Crown Restorations
A crown restoration is a fabricated cap that covers the entire clinical portion of a tooth (or an implant abutment), restoring its shape, function, and appearance when the tooth is too broken down, weakened, or root-treated to be restored with a direct filling. Crowns may be made of metal alloy, metal-ceramic, or all-ceramic materials and are cemented or bonded onto a prepared tooth.
Definition
A crown (also called a dental crown or single crown) is a fixed, full-coverage restoration that encases the prepared coronal surface of a tooth or implant abutment and is retained by cementation or adhesive bonding.
Scope
This topic covers the single crown as a unit of fixed prosthodontics: when full coverage is indicated, the main material categories, how crowns are retained, and the survival and complication patterns reported for them. It is a reference-educational overview, not a description of how to prepare or place a crown clinically.
Core questions
- When is a full-coverage crown preferred over a direct or partial-coverage restoration?
- How do all-ceramic, metal-ceramic, and metal crowns differ in survival and complications?
- What technical and biological complications affect single crowns over time?
Key concepts
- Full-coverage (complete-coverage) restoration
- Metal-ceramic crown (porcelain-fused-to-metal)
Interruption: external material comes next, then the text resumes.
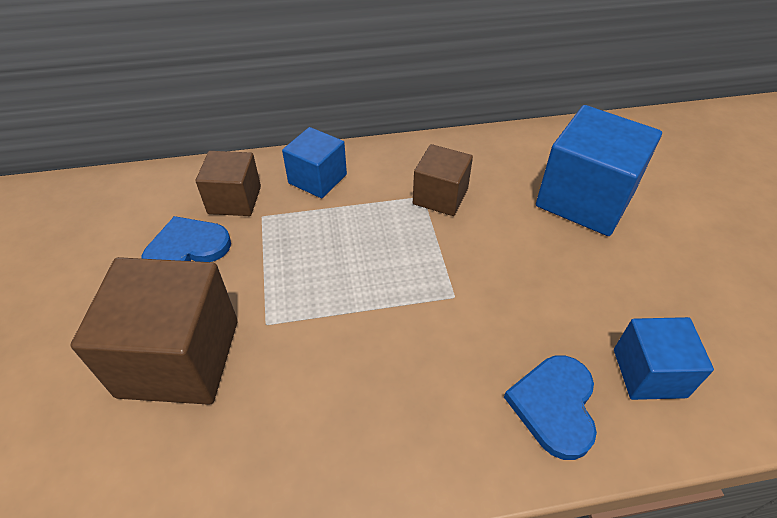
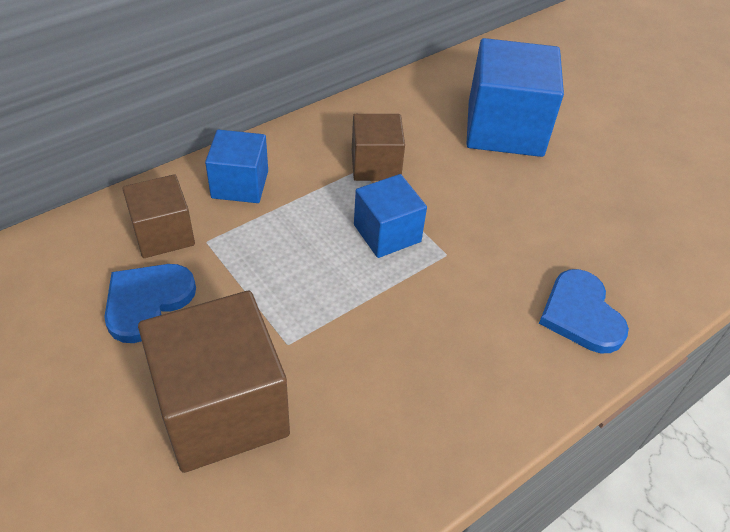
camera: 30 degrees left, 0 degrees up
blue cube [614,317,714,400] -> blue cube moved to [354,174,427,258]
- All-ceramic and monolithic crowns
- Tooth preparation and crown retention
- Cementation versus adhesive bonding
- Biological versus technical complications
- Cumulative survival rate
Mechanisms
A crown restores a compromised tooth by replacing its outer contour with a rigid shell that distributes occlusal load over the underlying prepared structure and protects it from further fracture. Retention depends on the geometry of the preparation and on the luting cement or adhesive that bonds crown to tooth (Manso & Carvalho, 2017). Material choice trades esthetics against strength: metal-ceramic crowns combine a metal substructure with porcelain veneering, while all-ceramic and monolithic ceramic crowns offer greater translucency but differing fracture behaviour (Sailer et al., 2015).
Clinical relevance
Single crowns are among the most common fixed restorations, and pooled survival and complication data describe how their evidence is summarised — including ceramic chipping or fracture, loss of retention, and biological events such as caries or pulpal change at the margin (Sailer et al., 2015; Pjetursson et al., 2007; Goodacre et al., 2003). This entry explains how crown outcomes are reported and is not guidance for treating an individual tooth.
Epidemiology
Systematic reviews report high cumulative survival for single crowns over observation periods of several years, with metal-ceramic and various all-ceramic systems showing broadly favourable but materially distinct survival and complication profiles; technical complications such as veneering-ceramic fracture and loss of retention are commonly tabulated alongside biological complications (Sailer et al., 2015; Pjetursson et al., 2007; Goodacre et al., 2003).
Evidence & guidelines
The principal evidence base is a series of systematic reviews and meta-analyses pooling survival and complication rates of tooth-supported single crowns by material type (Sailer et al., 2015; Pjetursson et al., 2007), complemented by a structured synthesis of clinical complications across fixed prosthodontics (Goodacre et al., 2003).
Debates
- All-ceramic versus metal-ceramic crowns
- Reviews compare the survival and complication rates of all-ceramic systems against the long-standing metal-ceramic standard; differences in fracture behaviour, esthetics, and material-specific complications mean no single material is uniformly superior across indications.
Related topics
Seminal works
- pjetursson-2007-sc
- sailer-2015-sc
- goodacre-2003
Frequently asked questions
- What is the difference between a filling and a crown?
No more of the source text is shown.